Attraktiv ist die Stadt mit 60.000 Einwohnern allein durch ihre Lage. Sie erhebt sich auf fünf Hügeln, dazwischen schlängelt sich das Flüsschen Sed. Der Stadtkern aus dem 18. und 19. Jahrhundert vermittelt Heimeligkeit. Die Renovierung der imposanten Burg auf einem Berg soll zumindest im Außenbereich bis Anfang 2023 fertig werden. Bisher konnte sich Veszprem nur mit Musikfestivals überregional positionieren. Musik soll auch im Kulturhauptstadtjahr den Ton angeben – ebenso wie Gastronomie und Wein: Am hügeligen Nordufer des Plattensees werden so manche Spitzenweine gekeltert.
Kulturhauptstadt als Befreier
„Geheimnisse des Übergangs“ (Mysteries of Transition) lautet das Motto der Athener Vorstadt Eleusis (auch Elefsina). Kulturdirektor Michail Marmarinos verspricht eine „noch nie dagewesene Variante der Institution Kulturhauptstadt Europas“, sie wird am 9. Februar eröffnet. Eleusis mit seinen heute rund 30.000 Einwohnern war immer mit der rund 20 Kilometer östlich liegenden griechischen Hauptstadt verbunden – und stand stets in deren Schatten. Nun ist man bestrebt, sich aus dieser Randlage zu befreien und eigenständig zu werden.

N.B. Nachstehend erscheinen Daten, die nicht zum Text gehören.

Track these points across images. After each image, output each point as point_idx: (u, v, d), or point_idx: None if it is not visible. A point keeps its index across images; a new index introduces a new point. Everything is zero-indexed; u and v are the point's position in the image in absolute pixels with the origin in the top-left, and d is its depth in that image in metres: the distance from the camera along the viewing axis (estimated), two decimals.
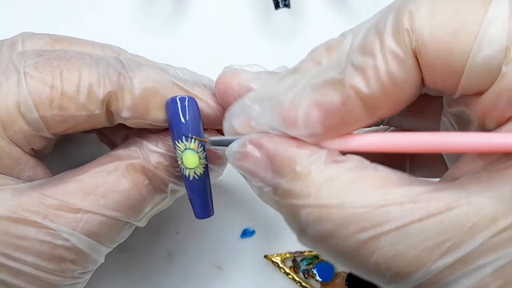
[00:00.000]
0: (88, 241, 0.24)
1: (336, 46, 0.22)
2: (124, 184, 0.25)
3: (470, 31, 0.17)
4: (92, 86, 0.24)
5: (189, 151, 0.25)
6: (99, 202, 0.24)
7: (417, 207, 0.18)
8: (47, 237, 0.23)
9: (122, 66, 0.25)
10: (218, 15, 0.38)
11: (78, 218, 0.24)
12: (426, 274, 0.17)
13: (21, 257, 0.23)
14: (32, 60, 0.24)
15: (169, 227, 0.35)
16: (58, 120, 0.24)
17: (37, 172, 0.26)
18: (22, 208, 0.23)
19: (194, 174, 0.26)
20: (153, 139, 0.26)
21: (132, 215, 0.26)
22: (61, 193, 0.24)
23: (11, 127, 0.24)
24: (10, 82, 0.23)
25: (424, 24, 0.18)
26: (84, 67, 0.24)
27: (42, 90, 0.23)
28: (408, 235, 0.17)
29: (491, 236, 0.17)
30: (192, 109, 0.25)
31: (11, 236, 0.23)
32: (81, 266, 0.25)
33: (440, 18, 0.17)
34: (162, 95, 0.25)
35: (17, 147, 0.24)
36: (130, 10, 0.38)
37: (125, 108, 0.25)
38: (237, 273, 0.34)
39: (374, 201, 0.18)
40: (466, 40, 0.17)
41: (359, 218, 0.18)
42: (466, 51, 0.17)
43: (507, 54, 0.17)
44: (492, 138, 0.17)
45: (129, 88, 0.25)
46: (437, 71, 0.18)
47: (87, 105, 0.24)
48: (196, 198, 0.26)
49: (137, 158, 0.25)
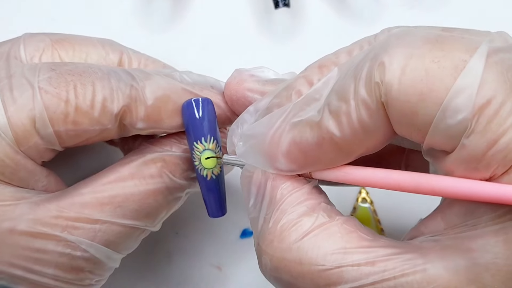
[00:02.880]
0: (106, 251, 0.24)
1: (329, 65, 0.22)
2: (141, 192, 0.25)
3: (436, 97, 0.17)
4: (106, 100, 0.24)
5: (208, 152, 0.25)
6: (116, 211, 0.24)
7: (372, 271, 0.18)
8: (66, 249, 0.23)
9: (132, 78, 0.25)
10: (217, 15, 0.38)
11: (97, 228, 0.24)
12: None
13: (41, 270, 0.23)
14: (45, 75, 0.24)
15: (169, 227, 0.35)
16: (72, 135, 0.24)
17: (50, 180, 0.26)
18: (41, 222, 0.23)
19: (212, 174, 0.26)
20: (167, 144, 0.27)
21: (149, 222, 0.26)
22: (78, 204, 0.24)
23: (26, 142, 0.23)
24: (25, 97, 0.23)
25: (393, 81, 0.17)
26: (97, 82, 0.24)
27: (57, 105, 0.23)
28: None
29: None
30: (208, 110, 0.25)
31: (31, 250, 0.23)
32: (98, 274, 0.25)
33: (409, 77, 0.17)
34: (173, 102, 0.25)
35: (31, 160, 0.24)
36: (130, 10, 0.38)
37: (139, 120, 0.25)
38: (237, 273, 0.34)
39: (331, 260, 0.19)
40: (432, 105, 0.17)
41: (315, 275, 0.19)
42: (431, 115, 0.17)
43: (469, 127, 0.17)
44: (468, 184, 0.18)
45: (142, 99, 0.25)
46: (403, 127, 0.18)
47: (101, 119, 0.24)
48: (212, 198, 0.27)
49: (153, 165, 0.26)
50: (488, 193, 0.17)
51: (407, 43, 0.18)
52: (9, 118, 0.23)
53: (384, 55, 0.18)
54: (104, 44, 0.28)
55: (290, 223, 0.20)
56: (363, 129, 0.19)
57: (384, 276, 0.18)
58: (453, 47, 0.17)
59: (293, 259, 0.20)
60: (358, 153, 0.20)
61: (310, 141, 0.20)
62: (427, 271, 0.18)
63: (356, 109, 0.18)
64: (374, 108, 0.18)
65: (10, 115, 0.23)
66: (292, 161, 0.21)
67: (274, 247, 0.20)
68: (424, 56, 0.17)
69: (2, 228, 0.23)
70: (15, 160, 0.23)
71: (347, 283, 0.19)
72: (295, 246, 0.20)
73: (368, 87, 0.18)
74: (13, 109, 0.23)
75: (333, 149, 0.20)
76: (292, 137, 0.20)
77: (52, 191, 0.25)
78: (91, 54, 0.27)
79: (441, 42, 0.18)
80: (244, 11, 0.38)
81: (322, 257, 0.19)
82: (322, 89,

Schon im Altertum spielte Eleusis nur eine Nebenrolle, bot aber eine Besonderheit: Hier fanden damals die „Mysterien von Eleusis“ statt, eine Art Geheimkult, mit dem jährlich die Neugeburt der Natur gefeiert wurde, zu Ehren der Fruchtbarkeitsgöttin Demeter. Diese Riten zogen damals Tausende Athener an. Die letzte Blütezeit erlebte Eleusis im 19. und Anfang des 20. Jahrhunderts. Als Kornkammer der Region und wegen des Hafens war es eines der wichtigsten Industriezentren Griechenlands. Schiffbau, Zementfabriken, Manufakturen und Lebensmittelindustrie liefen auf Hochtouren. Dann aber kam der Untergang: Piräus und Athen absorbierten so gut wie alle Wirtschaftszweige. Der Hafen von Eleusis verkam zum Friedhof für Schiffe. Von den Wracks sind noch heute Dutzende vorhanden. Genau diesen Zustand will die Stadt nun als Kulturhauptstadt Europas überwinden. Ob es gelingt, wird sich wohl erst in einem Jahr zeigen.
>> DIE IDEE HINTER DER KULTURHAUPTSTADT
- Der Titel „Kulturhauptstadt Europas“ wird jährlich von der EU vergeben.
- Die Idee geht auf die langjährige griechische Kulturministerin Melina Mercouri zurück, die das Programm 1985 vorschlug. Sie wollte „das kulturelle Bewusstsein“ in Europa schärfen.
- Ein nach ihr benannter Preis für eine der Kulturhauptstädte ist mit 1,5 Millionen Euro dotiert. 2023 geht er an Temeswar.